Task to carry out »
In the records, swap "segments" for "slices" in everything from the line containing "Ordinary Toilet" down to the line containing "At which category". Write out only those lines with nothing else changed, and leave out the pictures.

#### Material to process ####

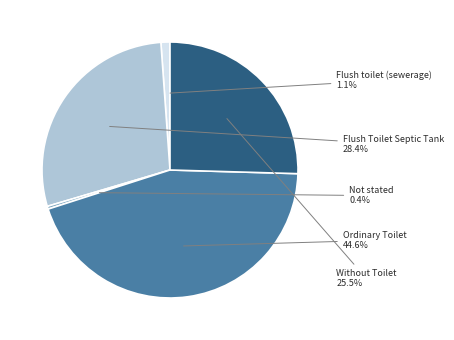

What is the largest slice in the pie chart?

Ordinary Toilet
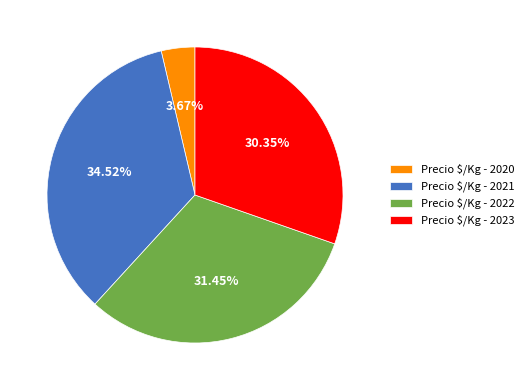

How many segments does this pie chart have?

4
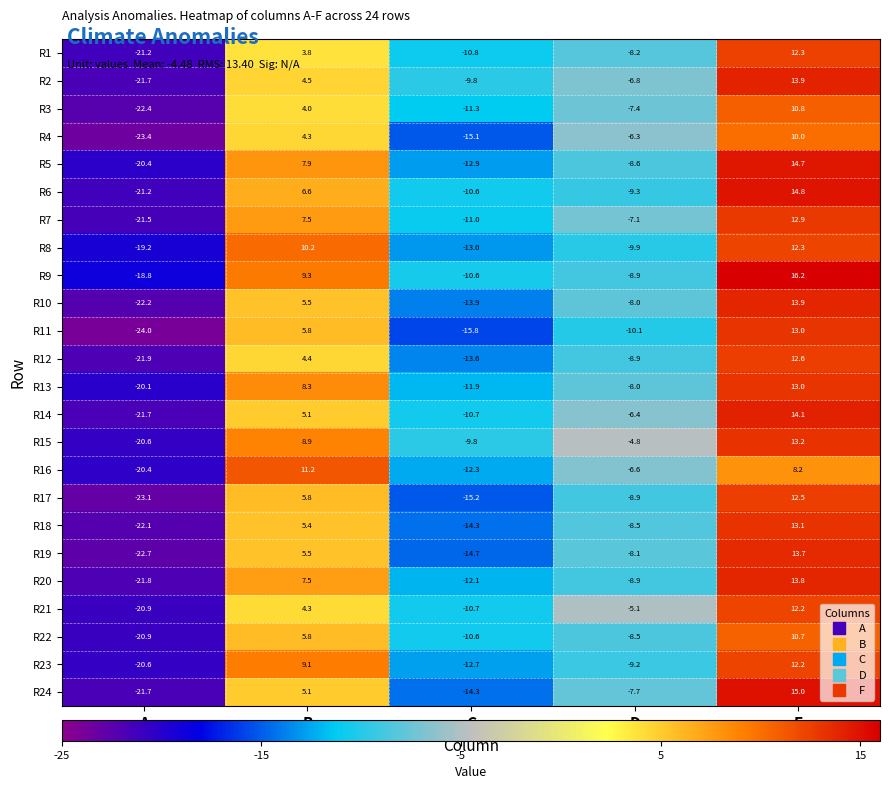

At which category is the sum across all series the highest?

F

####
#### Material to process ####

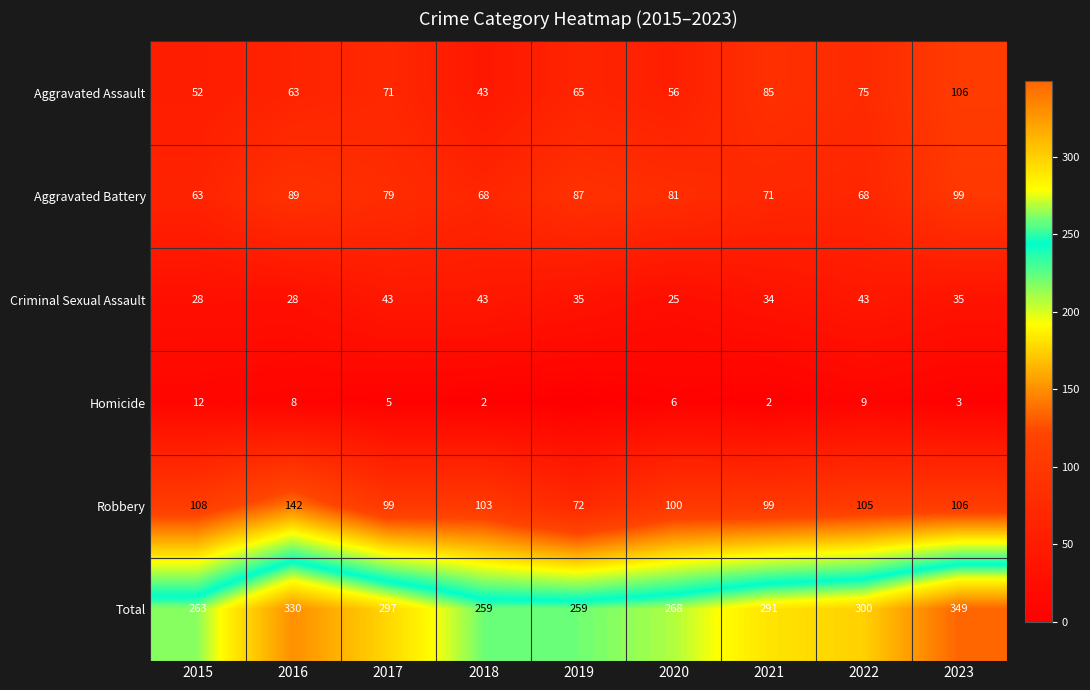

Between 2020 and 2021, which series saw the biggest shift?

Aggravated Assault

####

The completed task »
Ordinary Toilet

How many slices does this pie chart have?

4

At which category is the sum across all series the highest?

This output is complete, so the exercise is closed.